Summary of cDNA clones recovered
| Classification | Clone count |
|---|---|
| ORF identical to gene annotation | 43 |
| ORF alters gene annotation | |
| 5′ extension | 10 |
| 3′ extension | 3 |
| 5′ short with upstream in-frame stop codon | 2 |
| Exon variant | 12 |
| Dicistronic | 1 |
| Gene merge | 1 |
| Subtotal: high-quality, full-length cDNAs | 72 |
| Compromised clones: | |
| Nucleotide discrepancy | 6 |
| Short | |
| 5′ short | 1 |
| 3′ short | 5 |
| 5′and 3′ short | 1 |
| Co-ligated insert | 7 |
| Antisense transcript | 1 |
| Genomic contaminant | 4 |
| Retained intron | 3 |
| SLIP artifact | 4 |
| Subtotal: compromised cDNAs | 32 |
| Gene-specific clones recovered | 104 |
aOne cDNA clone was selected per target gene.
bThe clone encodes a protein that is identical to the corresponding Release 4.1 annotation.
cThese clones encode proteins that differ from their corresponding annotation. ‘5′ extension’ and ‘3′ extension’ clones encode additional N-terminal and C-terminal residues, respectively, relative to the annotation. ‘5′ short with upstream in-frame stop codon’ clones encode full-length ORFs that are missing sequences encoding N-terminal residues relative to the annotation and may represent alternatively spliced products. ‘Exon variant’ clones contain sequence differences relative to the annotation at internal positions in the CDS and represent alternatively spliced products.
dThe sequence of these clones have nucleotide differences, most likely the result of errors generated by reverse transcriptase during library construction, that introduce a missense or frameshift change in the ORF relative to the annotated CDS.
eThese clones are missing sequences encoding the N-terminal portion of the predicted protein sequence of the annotation for the ‘5′ short’ class, the C-terminal portion for the ‘3′ short’ class, or both for the ‘5′ and 3′ short’ class.
fThese clones contain sequences from two unrelated genes and are almost certainly the result of two cDNA molecules being cloned into the same plasmid vector during library construction.
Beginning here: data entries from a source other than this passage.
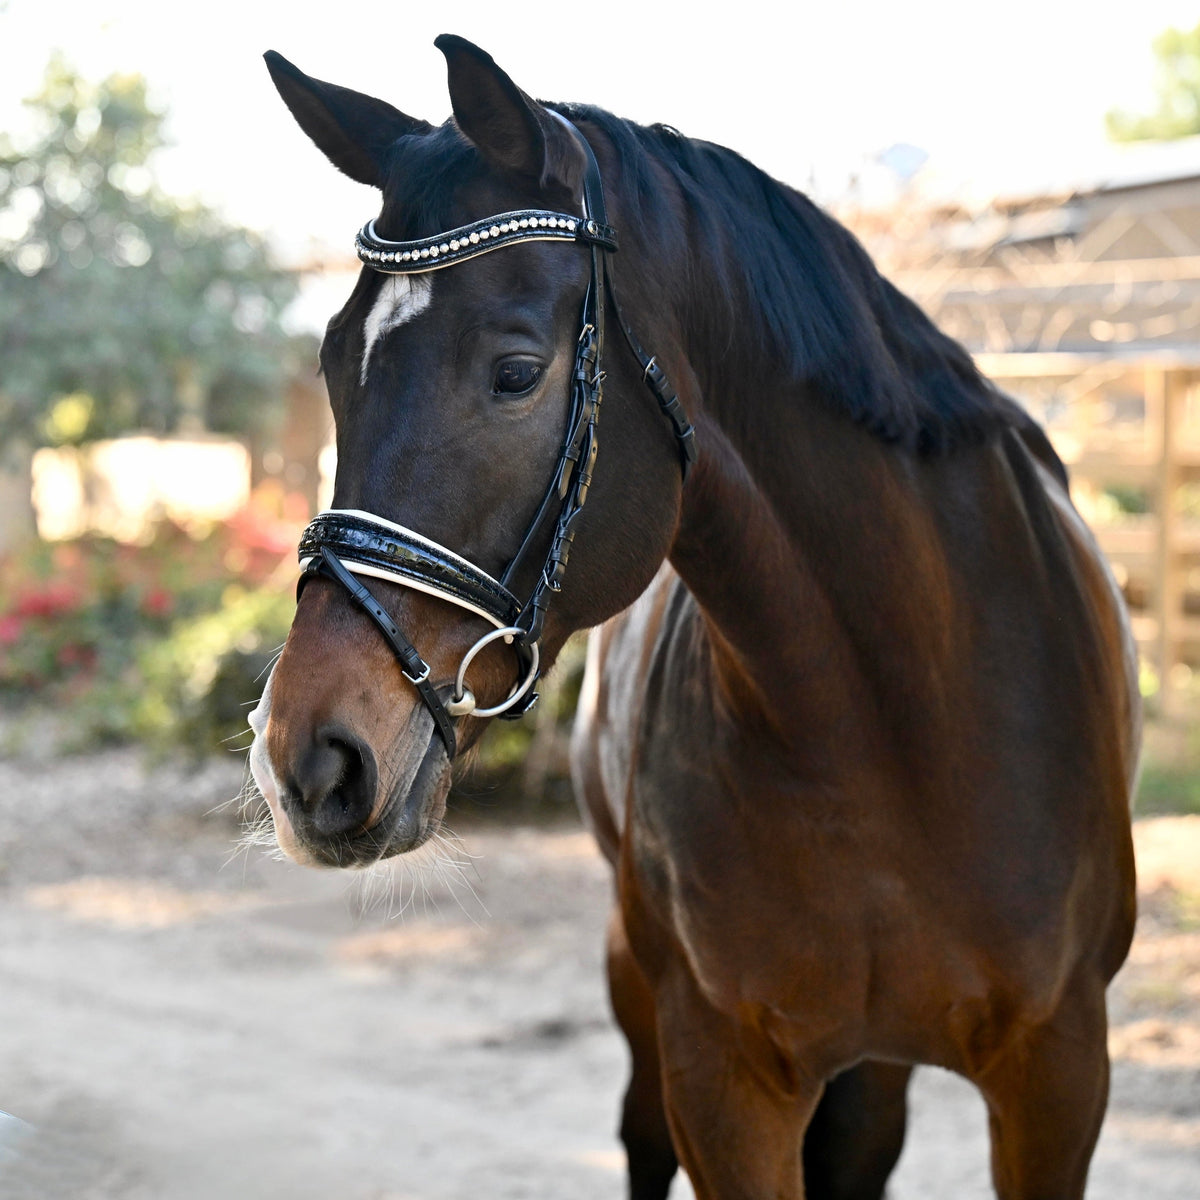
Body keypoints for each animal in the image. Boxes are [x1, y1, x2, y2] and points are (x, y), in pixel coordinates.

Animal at [250, 37, 1132, 1200]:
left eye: (516, 372)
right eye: (333, 365)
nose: (306, 758)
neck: (894, 725)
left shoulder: (1058, 1074)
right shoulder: (724, 1075)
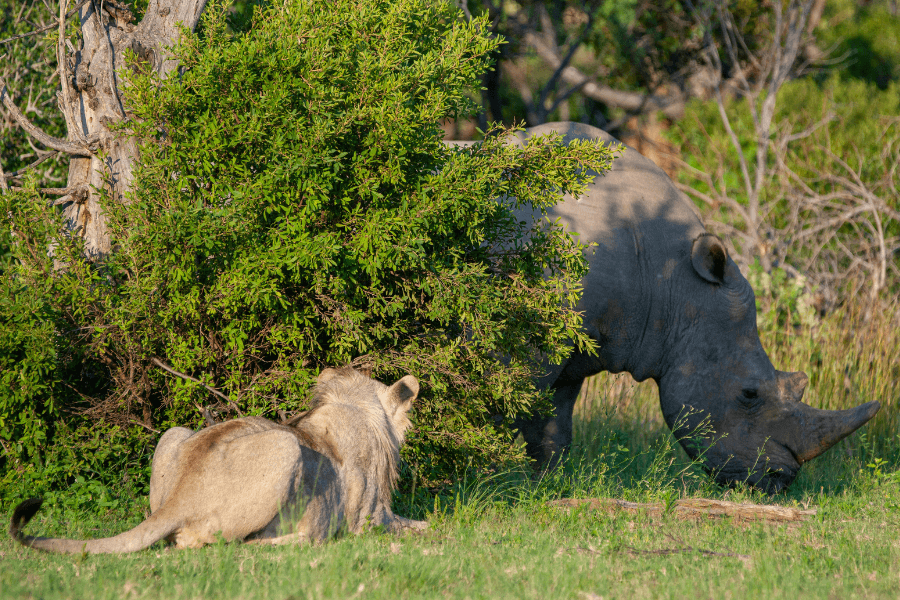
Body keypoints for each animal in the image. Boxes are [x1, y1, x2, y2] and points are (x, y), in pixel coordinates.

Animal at [9, 367, 427, 553]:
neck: (352, 407)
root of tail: (180, 499)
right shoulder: (372, 520)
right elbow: (420, 524)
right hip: (285, 446)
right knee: (223, 543)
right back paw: (308, 538)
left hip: (173, 432)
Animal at [452, 121, 880, 492]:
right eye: (749, 394)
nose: (779, 481)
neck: (671, 284)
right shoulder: (521, 336)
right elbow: (493, 408)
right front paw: (475, 484)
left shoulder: (572, 344)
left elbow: (553, 428)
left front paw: (547, 488)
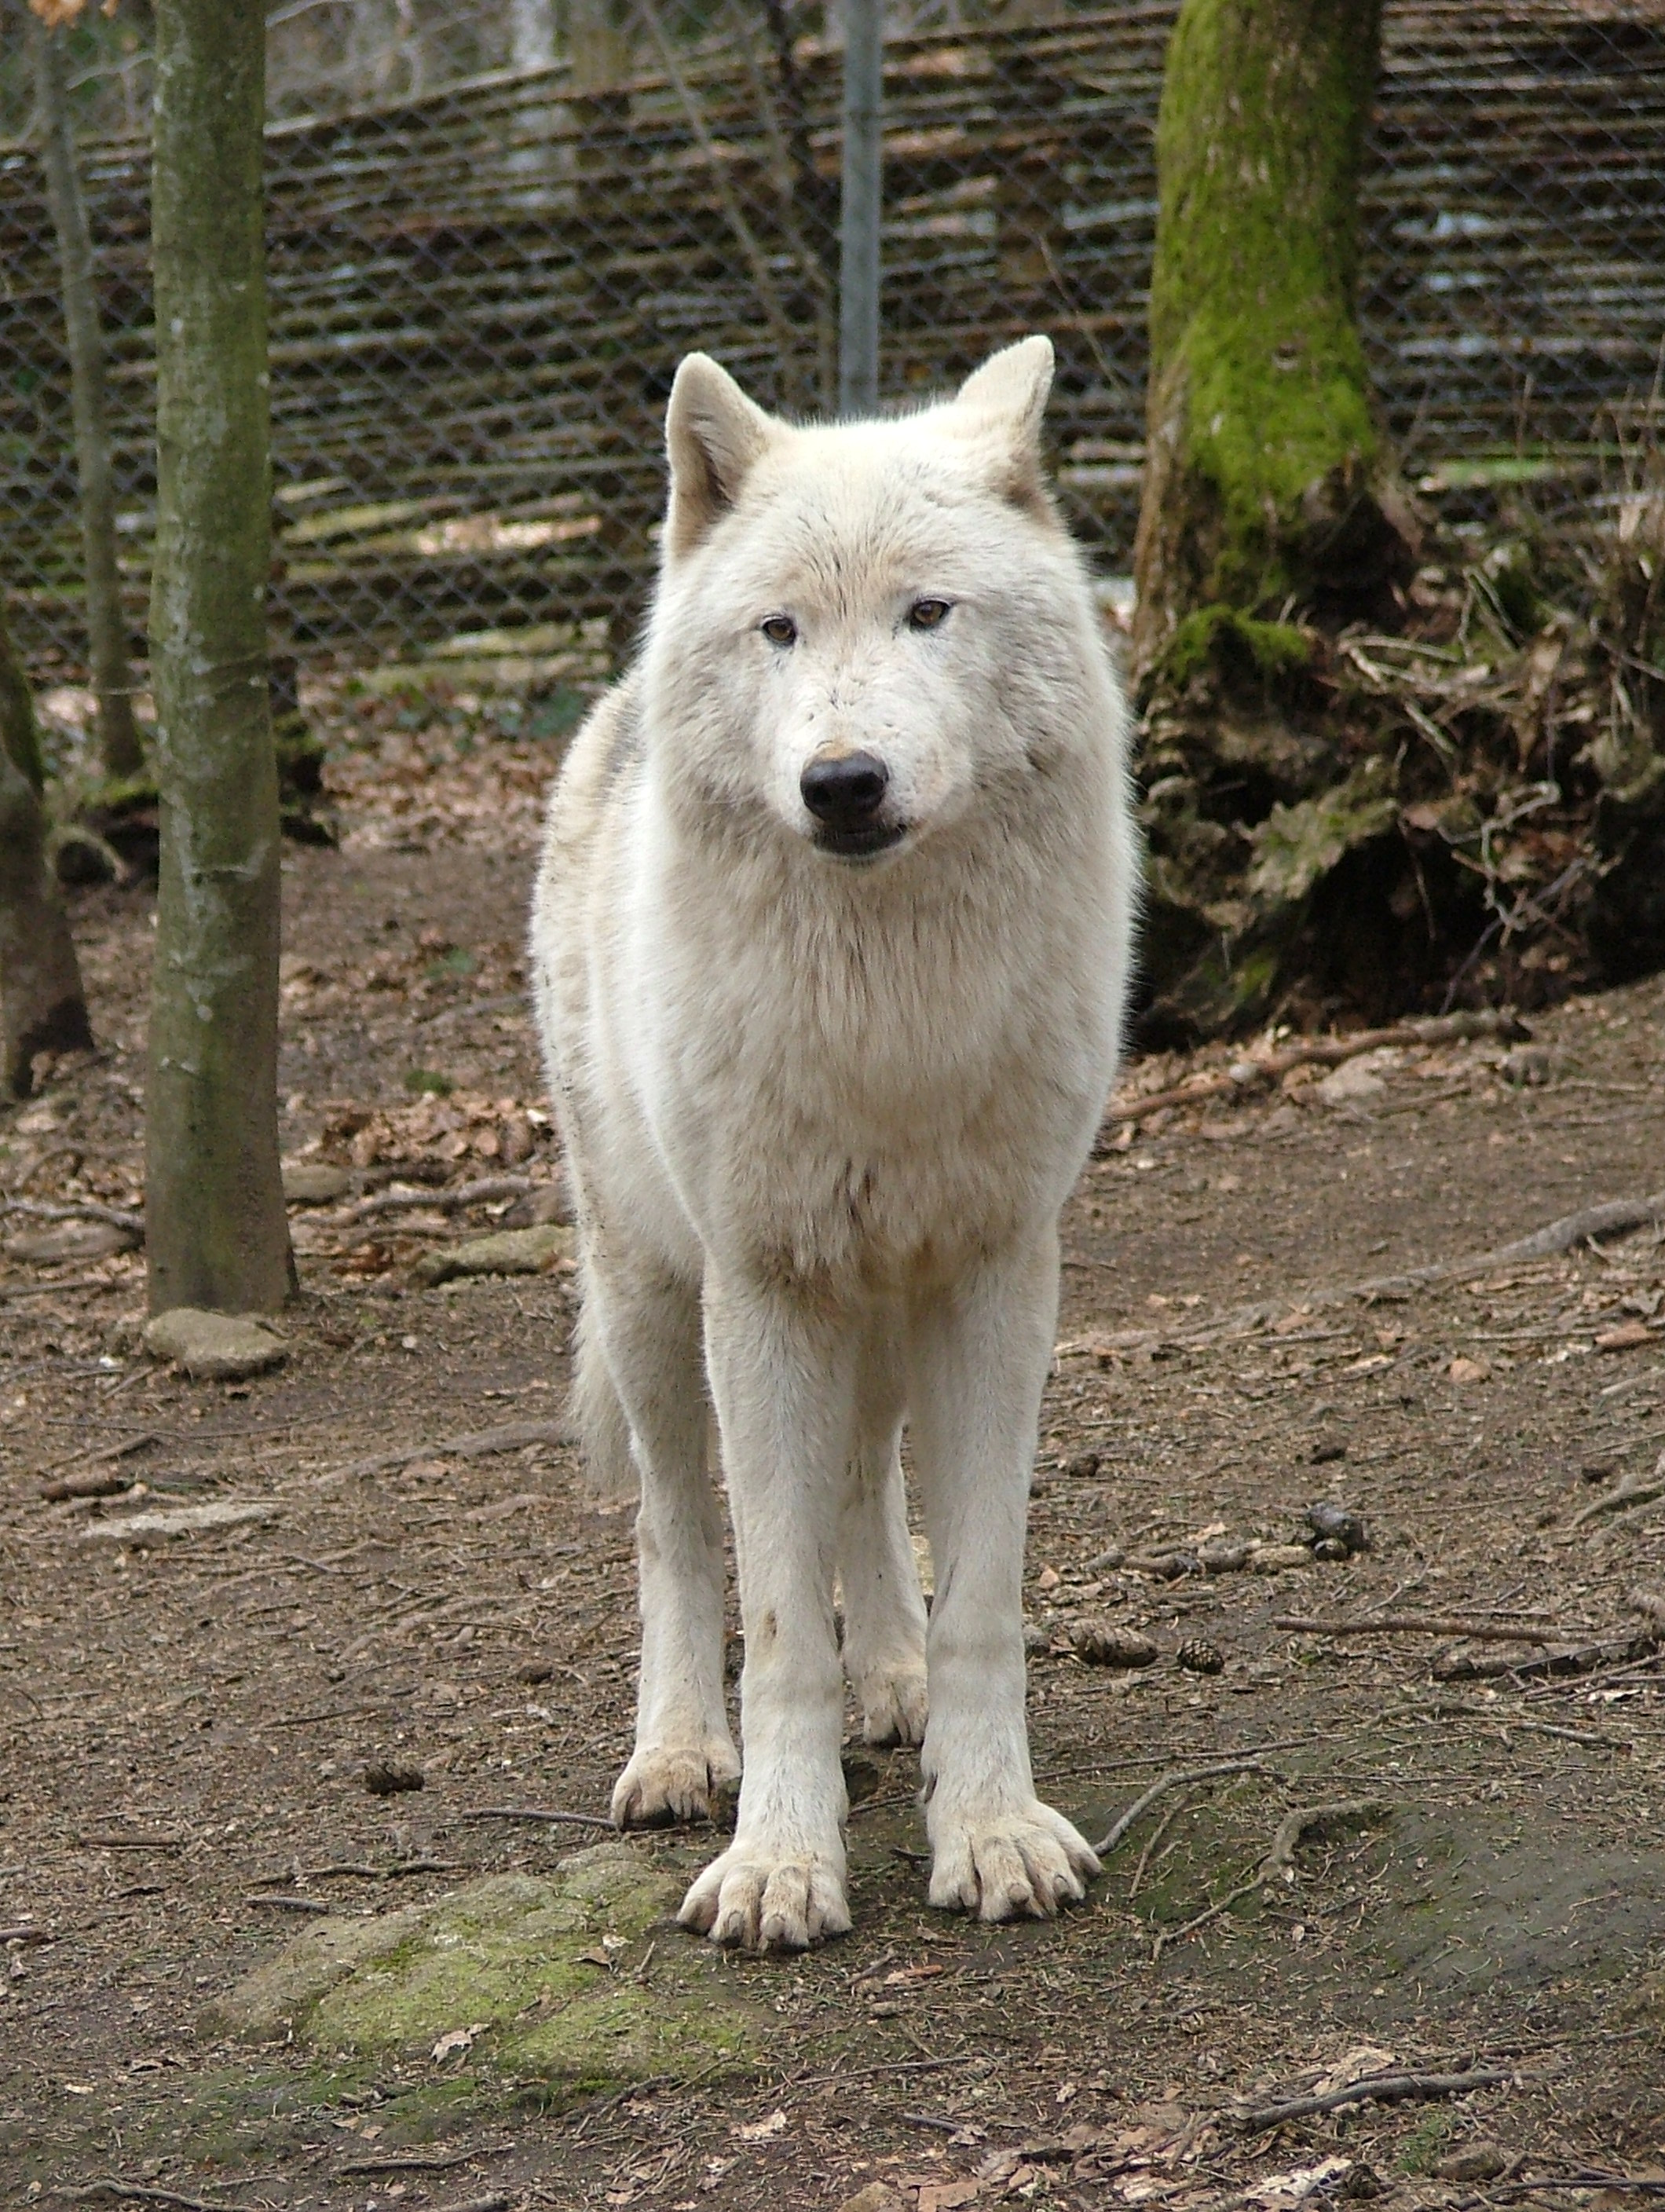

In three such cases, the clones encode proteins that are identical to the targeted annotation.
gThe sequence of the clone overlaps the annotated gene model but is transcribed from the opposite strand.
hThese clones do not include a poly-adenylated tail. These are genomic clones that contaminate the cDNA libraries.
iThese clones are poly-adenylated and include unprocessed intron.
Figure 2cDNA sequences improve gene annotations. (A) Comparison of cDNA IP01040 to the targeted Release 4.1 annotated gene model CG10604. Exons (filled boxes), introns (connecting lines), start codons (green) and stop codons (red) are indicated. The positions of the PCR primers used in the SLIP screening experiment are shown (arrows not to scale). The cDNA subsumes the gene model and extends beyond it by 829 bases at the 5′ end, including 5′-UTR sequence and sequences encoding an additional 142 N-terminal amino acids, and by 344 bases at the 3′ end. (B) Comparison of cDNA IP01192 to the three corresponding gene models CG14781, CG17782 and CG15783. The positions of the PCR primers within the target gene model CG15782 are indicated. The cDNA shows that the three annotated gene models are parts of one gene with a single long ORF.